• _WHAT THE EXERCISE ASKS_:
After locating the line with "- The Equipment" in the data that follows, return it and every later line exactly, up to and including the line with "- The Hospital".

╭──

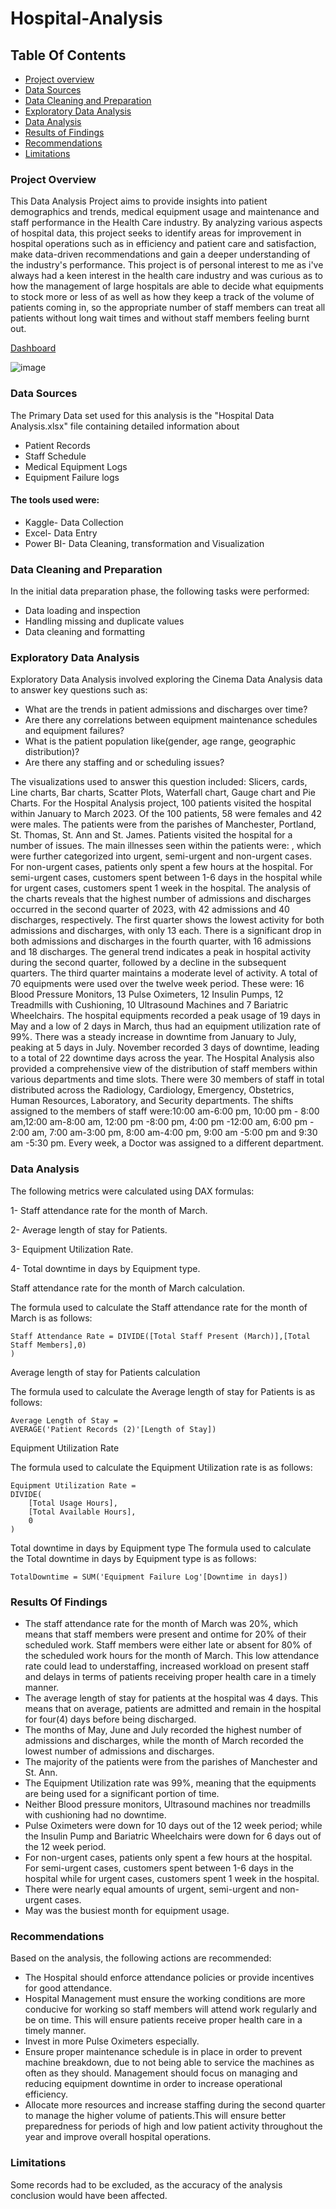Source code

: # Hospital-Analysis
## Table Of Contents
- [Project overview](#project-overview)
- [Data Sources](#data-sources)
- [Data Cleaning and Preparation](#data-cleaning-and-preparation)
- [Exploratory Data Analysis](#exploratory-data-analysis)
- [Data Analysis](#data-analysis)
- [Results of Findings](#results-of-findings)
- [Recommendations](#recommendations)
- [Limitations](limitations)

### Project Overview
This Data Analysis Project aims to provide insights into patient demographics and trends, medical equipment usage and maintenance and staff performance in the Health Care industry. By analyzing various aspects of hospital data, this project seeks to identify areas for improvement in hospital operations such as in efficiency and patient care and satisfaction, make data-driven recommendations and gain a deeper understanding of the industry's performance. This project is of personal interest to me as i've always had a keen interest in the health care industry and was curious as to how the management of large hospitals are able to decide what equipments to stock more or less of as well as how they keep a track of the volume of patients coming in, so the appropriate number of staff members can treat all patients without long wait times and without staff members feeling burnt out.

[Dashboard](hospital.png)

![image](https://github.com/ChrisAnn609/Hospital-Analysis/assets/173093556/8c457fbe-77f2-4b1d-bb84-4ce6dd6d6094)

  

### Data Sources
The Primary Data set used for this analysis is the "Hospital Data Analysis.xlsx" file containing detailed information about
- Patient Records
- Staff Schedule
- Medical Equipment Logs
- Equipment Failure logs
    
#### The tools used were:
- Kaggle- Data Collection
- Excel- Data Entry 
- Power BI- Data Cleaning, transformation and Visualization

### Data Cleaning and Preparation
In the initial data preparation phase, the following tasks were performed:
- Data loading and inspection
- Handling missing and duplicate values
- Data cleaning and formatting

### Exploratory Data Analysis
Exploratory Data Analysis involved exploring the Cinema Data Analysis data to answer key questions such as:
- What are the trends in patient admissions and discharges over time?
- Are there any correlations between equipment maintenance schedules and equipment failures?
- What is the patient population like(gender, age range, geographic distribution)?
- Are there any staffing and or scheduling issues?
    
The visualizations used to answer this question included: Slicers, cards, Line charts, Bar charts, Scatter Plots, Waterfall chart, Gauge chart and Pie Charts. For the Hospital Analysis project, 100 patients visited the hospital within January to March 2023. Of the 100 patients, 58 were females and 42 were males. The patients were from the parishes of Manchester, Portland, St. Thomas, St. Ann and St. James. Patients visited the hospital for a number of issues. The main illnesses seen within the patients were: , which were further categorized into urgent, semi-urgent and non-urgent cases. For non-urgent cases, patients only spent a few hours at the hospital. For semi-urgent cases, customers spent between 1-6 days in the hospital while for urgent cases, customers spent 1 week in the hospital.
The analysis of the charts reveals that the highest number of admissions and discharges occurred in the second quarter of 2023, with 42 admissions and 40 discharges, respectively. The first quarter shows the lowest activity for both admissions and discharges, with only 13 each. There is a significant drop in both admissions and discharges in the fourth quarter, with 16 admissions and 18 discharges. The general trend indicates a peak in hospital activity during the second quarter, followed by a decline in the subsequent quarters. The third quarter maintains a moderate level of activity.
A total of 70 equipments were used over the twelve week period. These were: 16 Blood Pressure Monitors, 13 Pulse Oximeters, 12 Insulin Pumps, 12 Treadmills with Cushioning, 10 Ultrasound Machines and 7 Bariatric Wheelchairs. The hospital equipments recorded a peak usage of 19 days in May and a low of 2 days in March, thus had an equipment utilization rate of 99%. There was a steady increase in downtime from January to July, peaking at 5 days in July. November recorded 3 days of downtime, leading to a total of 22 downtime days across the year. The Hospital Analysis also provided a comprehensive view of the distribution of staff members within various departments and time slots. There were 30 members of staff in total distributed across the Radiology, Cardiology, Emergency, Obstetrics, Human Resources, Laboratory, and Security departments. The shifts assigned to the members of staff were:10:00 am-6:00 pm, 10:00 pm - 8:00 am,12:00 am-8:00 am, 12:00 pm -8:00 pm, 4:00 pm -12:00 am, 6:00 pm - 2:00 am, 7:00 am-3:00 pm, 8:00 am-4:00 pm, 9:00 am -5:00 pm and 9:30 am -5:30 pm.  Every week, a Doctor was assigned to a different department. 
 ### Data Analysis
The following metrics were calculated using DAX formulas:
  
  1- Staff attendance rate for the month of March.
  
  2- Average length of stay for Patients.
  
  3- Equipment Utilization Rate.

  4- Total downtime in days by Equipment type.
  
Staff attendance rate for the month of March calculation.

The formula used to calculate the Staff attendance rate for the month of March is as follows:

```
Staff Attendance Rate = DIVIDE([Total Staff Present (March)],[Total Staff Members],0)
)
```


Average length of stay for Patients calculation

The formula used to calculate the Average length of stay for Patients is as follows:

```
Average Length of Stay = 
AVERAGE('Patient Records (2)'[Length of Stay])
```

Equipment Utilization Rate

The formula used to calculate the Equipment Utilization rate is as follows:
```
Equipment Utilization Rate = 
DIVIDE(
    [Total Usage Hours],
    [Total Available Hours],
    0
)
```
Total downtime in days by Equipment type
The formula used to calculate the Total downtime in days by Equipment type is as follows:
```
TotalDowntime = SUM('Equipment Failure Log'[Downtime in days])
```

### Results Of Findings

- The staff attendance rate for the month of March was 20%, which means that staff members were present and ontime for 20% of their scheduled work. Staff members were either late or absent for 80% of the scheduled work hours for the month of March. This low attendance rate could lead to understaffing, increased workload on present staff and delays in terms of patients receiving proper health care in a timely manner.
- The average length of stay for patients at the hospital was 4 days. This means that on average, patients are admitted and remain in the hospital for four(4) days before being discharged.
- The months of May, June and July recorded the highest number of admissions and discharges, while the month of March recorded the lowest number of admissions and discharges.
- The majority of the patients were from the parishes of Manchester and St. Ann.
- The Equipment Utilization rate was 99%, meaning that the equipments are being used for a significant portion of time.
- Neither Blood pressure monitors, Ultrasound machines nor treadmills with cushioning had no downtime.
- Pulse Oximeters were down for 10 days out of the 12 week period; while the Insulin Pump and Bariatric Wheelchairs were down for 6 days out of the 12 week period.
- For non-urgent cases, patients only spent a few hours at the hospital. For semi-urgent cases, customers spent between 1-6 days in the hospital while for urgent cases, customers spent 1 week in the hospital.
- There were nearly equal amounts of urgent, semi-urgent and non-urgent cases.
- May was the busiest month for equipment usage.


### Recommendations
Based on the analysis, the following actions are recommended:
- The Hospital should enforce attendance policies or provide incentives for good attendance.
- Hospital Management must ensure the working conditions are more conducive for working so staff members will attend work regularly and be on time. This will ensure patients receive proper health care in a timely manner.
- Invest in more Pulse Oximeters especially.
-  Ensure proper maintenance schedule is in place in order to prevent machine breakdown, due to not being able to service the machines as often as they should. Management should focus on managing and reducing equipment downtime in order to increase operational efficiency.
-  Allocate more resources and increase staffing during the second quarter to manage the higher volume of patients.This will ensure better preparedness for periods of high and low patient activity throughout the year and improve overall hospital operations.

### Limitations
  Some records had to be excluded, as the accuracy of the analysis conclusion would have been affected.
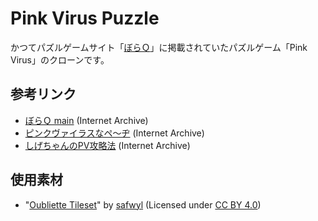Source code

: # Pink Virus Puzzle
かつてパズルゲームサイト「[ぼらＱ](https://web.archive.org/web/20060116224359/http://boraq.hp.infoseek.co.jp/main.htm)」に掲載されていたパズルゲーム「Pink Virus」のクローンです。

## 参考リンク
- [ぼらＱ main](https://web.archive.org/web/20060116224359/http://boraq.hp.infoseek.co.jp/main.htm) (Internet Archive)
- [ピンクヴァイラスなペ〜ヂ](https://web.archive.org/web/20051119125250/http://www.h7.dion.ne.jp/~mr-a/) (Internet Archive)
- [しげちゃんのPV攻略法](https://web.archive.org/web/20070802123658/http://ea.uuhp.com/~shigecha/pv/) (Internet Archive)

## 使用素材
- "[Oubliette Tileset](https://safwyl.itch.io/oubliette-tileset)" by [safwyl](https://safwyl.itch.io/) (Licensed under [CC BY 4.0](https://creativecommons.org/licenses/by/4.0/))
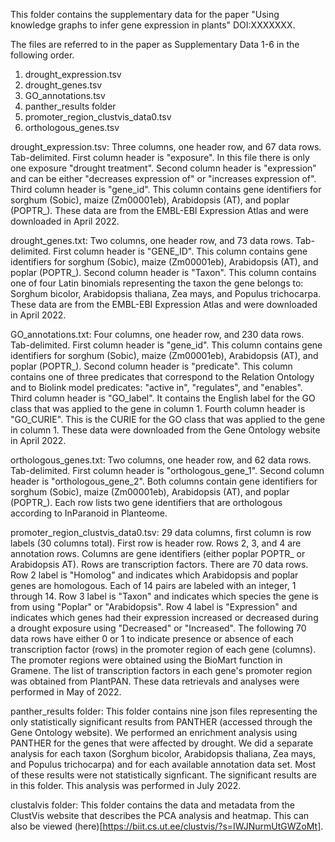 
This folder contains the supplementary data for the paper "Using knowledge graphs to infer gene expression in plants" DOI:XXXXXXX. 

The files are referred to in the paper as Supplementary Data 1-6 in the following order.

1) drought_expression.tsv
2) drought_genes.tsv
3) GO_annotations.tsv
4) panther_results folder
5) promoter_region_clustvis_data0.tsv
6) orthologous_genes.tsv

drought_expression.tsv: Three columns, one header row, and 67 data rows. Tab-delimited. First column header is "exposure". In this file there is only one exposure "drought treatment". Second column header is "expression" and can be either "decreases expression of" or "increases expression of". Third column header is "gene_id". This column contains gene identifiers for sorghum (Sobic), maize (Zm00001eb), Arabidopsis (AT), and poplar (POPTR_). These data are from the EMBL-EBI Expression Atlas and were downloaded in April 2022.

drought_genes.txt: Two columns, one header row, and 73 data rows. Tab-delimited. First column header is "GENE_ID". This column contains gene identifiers for sorghum (Sobic), maize (Zm00001eb), Arabidopsis (AT), and poplar (POPTR_). Second column header is "Taxon". This column contains one of four Latin binomials representing the taxon the gene belongs to: Sorghum bicolor, Arabidopsis thaliana, Zea mays, and Populus trichocarpa. These data are from the EMBL-EBI Expression Atlas and were downloaded in April 2022.

GO_annotations.txt: Four columns, one header row, and 230 data rows. Tab-delimited. First column header is "gene_id". This column contains gene identifiers for sorghum (Sobic), maize (Zm00001eb), Arabidopsis (AT), and poplar (POPTR_). Second column header is "predicate". This column contains one of three predicates that correspond to the Relation Ontology and to Biolink model predicates: "active in", "regulates", and "enables". Third column header is "GO_label". It contains the English label for the GO class that was applied to the gene in column 1. Fourth column header is "GO_CURIE". This is the CURIE for the GO class that was applied to the gene in column 1. These data were downloaded from the Gene Ontology website in April 2022.

orthologous_genes.txt: Two columns, one header row, and 62 data rows. Tab-delimited. First column header is "orthologous_gene_1". Second column header is "orthologous_gene_2". Both columns contain gene identifiers for sorghum (Sobic), maize (Zm00001eb), Arabidopsis (AT), and poplar (POPTR_). Each row lists two gene identifiers that are orthologous according to InParanoid in Planteome.

promoter_region_clustvis_data0.tsv: 29 data columns, first column is row labels (30 columns total). First row is header row. Rows 2, 3, and 4 are annotation rows. Columns are gene identifiers (either poplar POPTR_ or Arabidopsis AT). Rows are transcription factors. There are 70 data rows. Row 2 label is "Homolog" and indicates which Arabidopsis and poplar genes are homologous. Each of 14 pairs are labeled with an integer, 1 through 14. Row 3 label is "Taxon" and indicates which species the gene is from using "Poplar" or "Arabidopsis". Row 4 label is "Expression" and indicates which genes had their expression increased or decreased during a drought exposure using "Decreased" or "Increased". The following 70 data rows have either 0 or 1 to indicate presence or absence of each transcription factor (rows) in the promoter region of each gene (columns). The promoter regions were obtained using the BioMart function in Gramene. The list of transcription factors in each gene's promoter region was obtained from PlantPAN. These data retrievals and analyses were performed in May of 2022.

panther_results folder: This folder contains nine json files representing the only statistically significant results from PANTHER (accessed through the Gene Ontology website). We performed an enrichment analysis using PANTHER for the genes that were affected by drought. We did a separate analysis for each taxon (Sorghum bicolor, Arabidopsis thaliana, Zea mays, and Populus trichocarpa) and for each available annotation data set. Most of these results were not statistically signficant. The significant results are in this folder. This analysis was performed in July 2022.

clustalvis folder: This folder contains the data and metadata from the ClustVis website that describes the PCA analysis and heatmap. This can also be viewed (here)[https://biit.cs.ut.ee/clustvis/?s=IWJNurmUtGWZoMt].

╰──

• _ANSWER SECTION_:
- The Equipment Utilization rate was 99%, meaning that the equipments are being used for a significant portion of time.
- Neither Blood pressure monitors, Ultrasound machines nor treadmills with cushioning had no downtime.
- Pulse Oximeters were down for 10 days out of the 12 week period; while the Insulin Pump and Bariatric Wheelchairs were down for 6 days out of the 12 week period.
- For non-urgent cases, patients only spent a few hours at the hospital. For semi-urgent cases, customers spent between 1-6 days in the hospital while for urgent cases, customers spent 1 week in the hospital.
- There were nearly equal amounts of urgent, semi-urgent and non-urgent cases.
- May was the busiest month for equipment usage.


### Recommendations
Based on the analysis, the following actions are recommended:
- The Hospital should enforce attendance policies or provide incentives for good attendance.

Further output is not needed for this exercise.